A petitioner seeking damages for violation of consumer rights after allegedly contracting a Sexually Transmitted Infection (STI) despite using a condom has been dismissed for lack of proof.
Justice Lawrence Mugambi said Williamson Nyakweba who filed the suit in 2018 did not prove that he indeed purchased condoms manufactured by Beta International and that his claim was indefensible.
“The claim that the petitioner’s consumer rights were violated is thus clearly indefensible as the petitioner could neither prove purchase of the said condom nor the fact that he used it let alone the same being sub-standard,” Justice Mugambi asserted in a ruling last week.
While declining to grant Nyakweba a Sh500,000 award, Justice Mugambi termed the suit as unmerited and as such a claim on violation of rights under Article 43 (1) of the Constitution was unsustainable.
The court noted that the Kenya Bureau of Standards had proven that a batch of sub-standard condoms rejected in Uganda did not find their way to Kenya since proof of destruction as ordered by authorities in Uganda had been produced.
Mugambi also questioned the credibility of the petitioner having admitted to have been unfaithful to his wife.
“Can he be trusted without any other independent corroborative evidence?
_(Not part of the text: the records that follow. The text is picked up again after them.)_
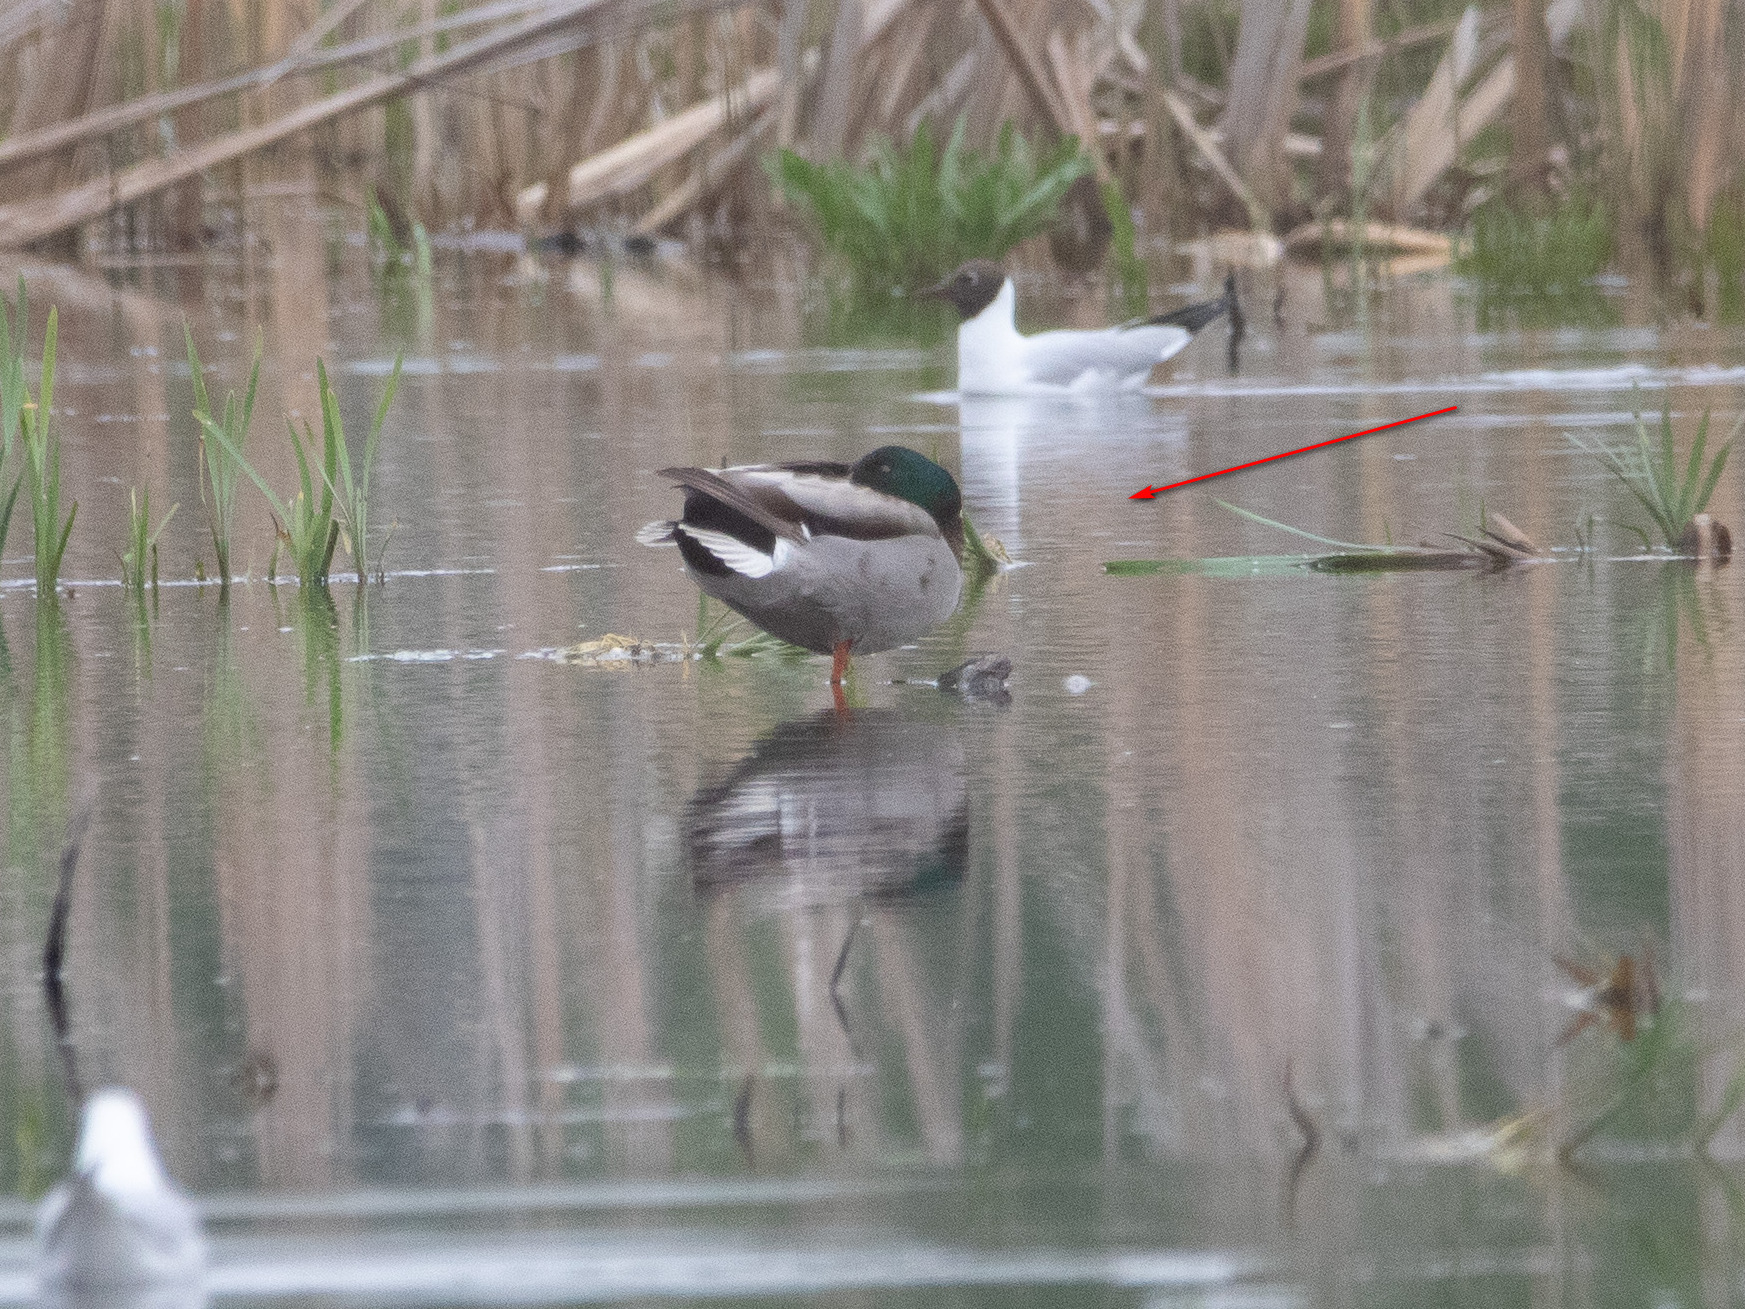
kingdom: Animalia
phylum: Chordata
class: Aves
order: Anseriformes
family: Anatidae
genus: Anas
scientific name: Anas platyrhynchos
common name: Mallard
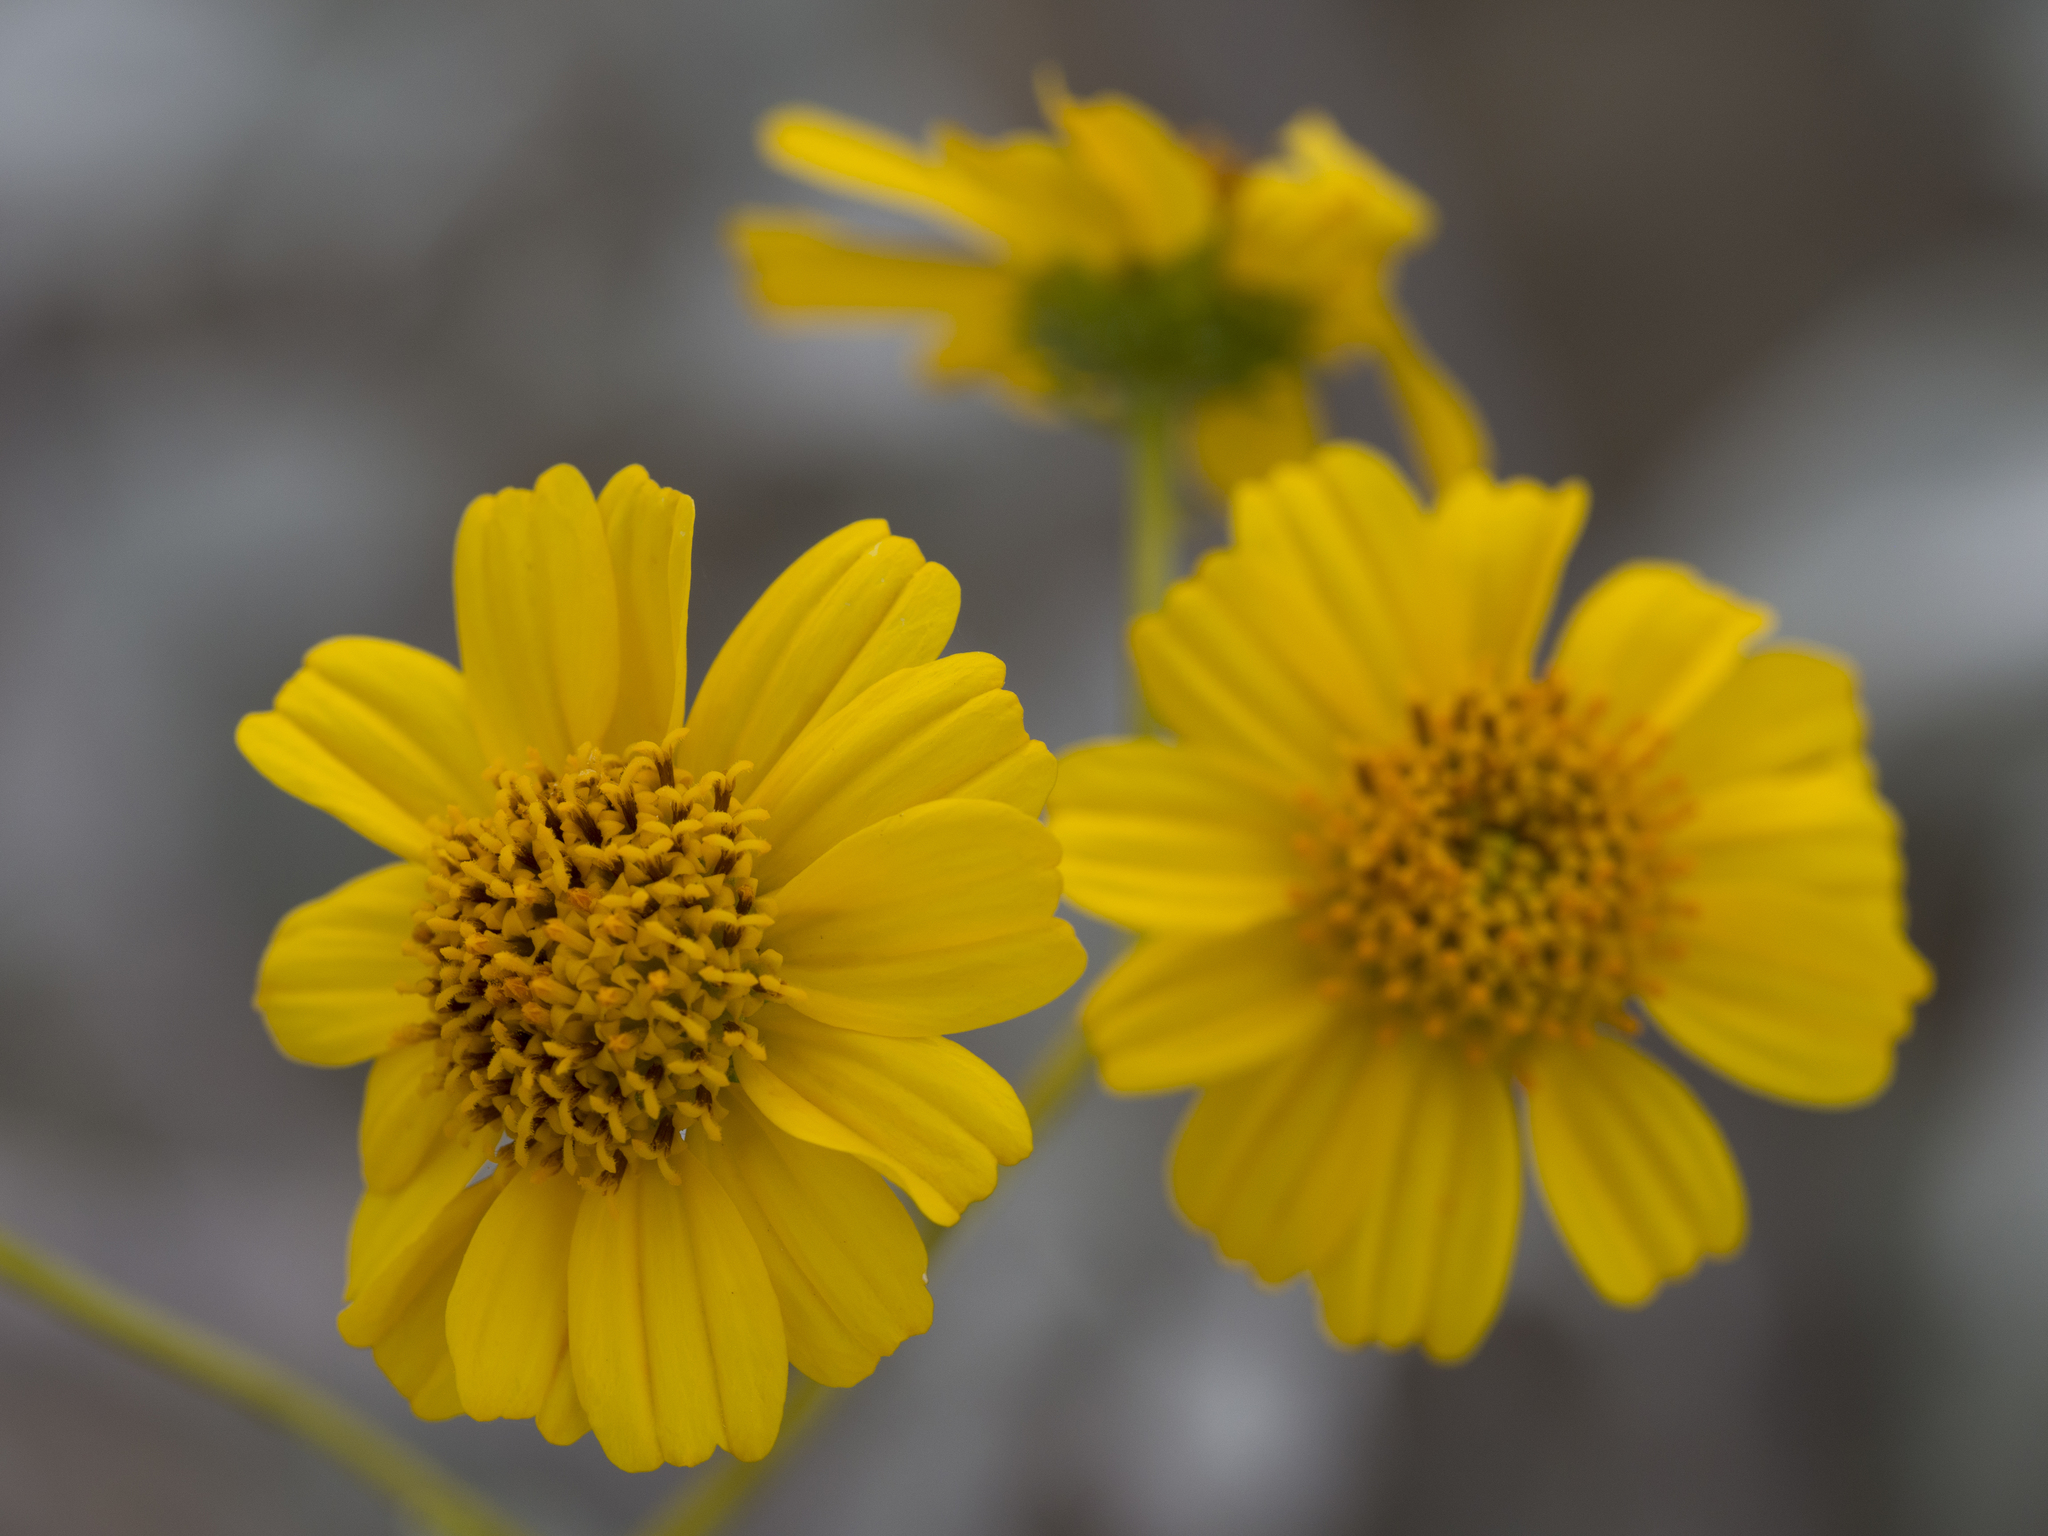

This is a man who admits that he is married. That notwithstanding, he says he cheated on his wife with several women (not one), in different towns in various counties,” the judge noted.
Justice Lawrence Mugambi.
“This is a man whose quality of honesty is already shaky. He was unfaithful to his own spouse. Can any court rely on the sole evidence of such character without corroboration?” Mugambi posed.
The court further noted the petitioner failed to present the woman he allegedly had an affair with to give her account of events.
Substandard condoms
“There was no corroboration as the woman he had slept with when the condom allegedly burst did not testify.”
Nyakweba had claimed that the said substandard condoms were irregularly distributed in the Kenya market and that he used the defective brand.
He told the court that upon contracting an STI in an extramarital affairs, his marriage was irreparably damaged.
Nyakweba told the court he used the Beta condoms on October 4, 2014 after attending a friend’s wedding and learnt that he had difficulties passing urine a week later.
“On the dance floor, he got acquainted to a lady with whom he later got intimate that night. He used his favourite ‘zoom scented chocolate flavoured studded condom’ for protection and pleasure,” court documents showed.
Nyakweba reportedly fell ill on October 15, 2014 after unsuccessful attempt to self-medicate using traditional medicine.
He subsequently visited a clinic where he was diagnosed with an STI and put on treatment.
Nyakweba told the court that the breakdown of his marriage plunged him into depression and that he lost his job after becoming an alcoholic.